Once activated, RecA performs two major functions. It signals for the bacterial SOS response that initiates the transcription of genes instrumental in allowing the bacteria to bypass the stress and continue to proliferate. If that doesn’t work, this RecA-initiated response eventually will cause the bacteria to mutate its own DNA in an attempt to bypass the stress. This leads to the creation of genes encoding antibiotic-resistant proteins that allow the bacteria to start proliferating again. Through a DNA strand-exchange reaction called a recombination reaction, RecA also facilitates the sharing of this resistant DNA between bacteria of the same and even different species.
“RecA helps bacteria become resistant to antibiotics and it helps them survive through conditions of stress,” Wigle says. “So we’re looking for ways to knock out RecA so that any bacteria under stress from an antibiotic will not become resistant to that antibiotic and instead will become weakened so that it can be killed by your own body or by another antibiotic.”
Wigle says that up to this point, researchers have not successfully identified a molecule capable of inhibiting RecA in bacteria.
“In our lab we are searching for small molecule inhibitors that will either prevent the activation of RecA or will interfere with the activated form of RecA,” Wigle explains.
He hopes to discover a RecA inhibitor that will ultimately either slow down the rate at which bacteria become resistant to antibiotics or make bacteria more susceptible to current frontline antibiotics and therefore easier to kill -- thus extending the effective lifetime of current antibiotics. Wigle says there is also a chance that a RecA inhibitor could be used as a standalone antibiotic.
To identify potential RecA inhibitors, Wigle has developed procedures, or assays, capable of identifying and quantifying the inhibition of RecA caused by small molecules.
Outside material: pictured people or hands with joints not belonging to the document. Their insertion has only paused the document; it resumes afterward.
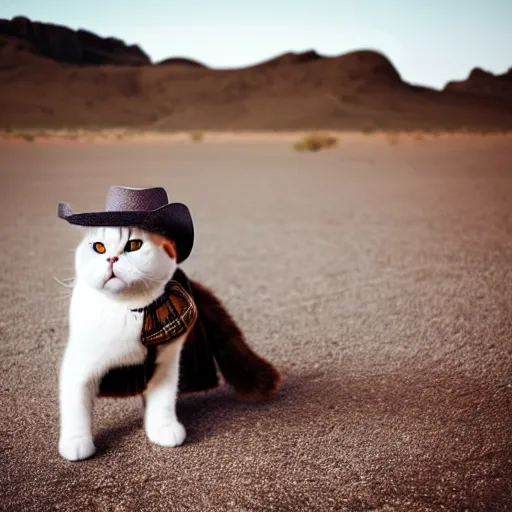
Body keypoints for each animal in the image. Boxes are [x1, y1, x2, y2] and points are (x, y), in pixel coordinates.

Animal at [59, 226, 280, 462]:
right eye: (99, 247)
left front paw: (163, 429)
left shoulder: (165, 364)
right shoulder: (79, 366)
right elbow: (75, 406)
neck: (130, 309)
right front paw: (76, 443)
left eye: (134, 245)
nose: (112, 258)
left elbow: (162, 401)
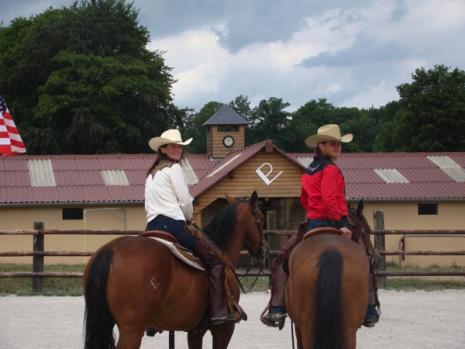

The assays have been used to screen a library of approximately one hundred compounds against RecA. He says that so far he has successfully identified two classes of compounds that inhibit RecA in the lab. However, the compounds are not practical for use outside the laboratory.
“The inhibitors we’ve discovered won’t penetrate the bacterial cell membrane because they’re negatively charged compounds, and charged compounds won’t pass through the membranes of bacterial cells,” Wigle explains. “Whereas they’re useful to study RecA in a test tube setting, they’re not useful for studies on living bacteria.”
Wigle now hopes to find more drug-like compounds that can cross into bacteria and allow study in a living setting. He recently acquired and screened approximately three thousand compounds from the National Institutes of Health and is now busy chasing down several promising leads from this set.
At present, Wigle’s research focuses primarily on RecA isolated from Escherichia coli bacteria, but he says he is studying the application of his research to other species of notorious bacteria, including Streptococcus pneumoniae, Staphylococcus aureus and Bacillus anthracis (Anthrax). He says that initial results suggest that small molecule inhibitors of E.coli RecA will be universal for all bacterial species.
The potential impact of Wigle’s research is already being recognized. Last year, he received a Graduate Education Advancement Board Recognition Award, a privately funded prize given by the Graduate School to recognize graduate student research that benefits North Carolina communities. He also served as first author on a paper published in Biochemistry, a highly renowned American Chemical Society journal. Singleton and postdoctoral researcher Andrew Lee, PhD, served as coauthors on the paper.
Wigle is optimistic about the prospective benefits of his research to extend current antibiotic treatment and pave the way for the future of antibiotic medicine.
“Eventually we believe that we will discover a small molecule inhibitor of RecA that can serve as a lead candidate for the development of a new class of antibacterial therapeutics,” he says.